## Dataset entries
■ ■ ■ ■ ■ ■ ■

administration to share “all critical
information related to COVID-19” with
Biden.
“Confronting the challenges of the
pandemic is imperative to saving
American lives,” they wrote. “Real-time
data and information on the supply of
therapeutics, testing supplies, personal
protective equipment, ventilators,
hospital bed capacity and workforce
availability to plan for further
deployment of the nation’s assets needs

■ ■ ■ ■ ■ ■ ■

## DIRECTIVE
Please copy the lines of the data above exactly, starting with the very first line and going on through the line with "data and information on the supply of", both included.

## TASK SOLUTION
administration to share “all critical
information related to COVID-19” with
Biden.
“Confronting the challenges of the
pandemic is imperative to saving
American lives,” they wrote. “Real-time
data and information on the supply of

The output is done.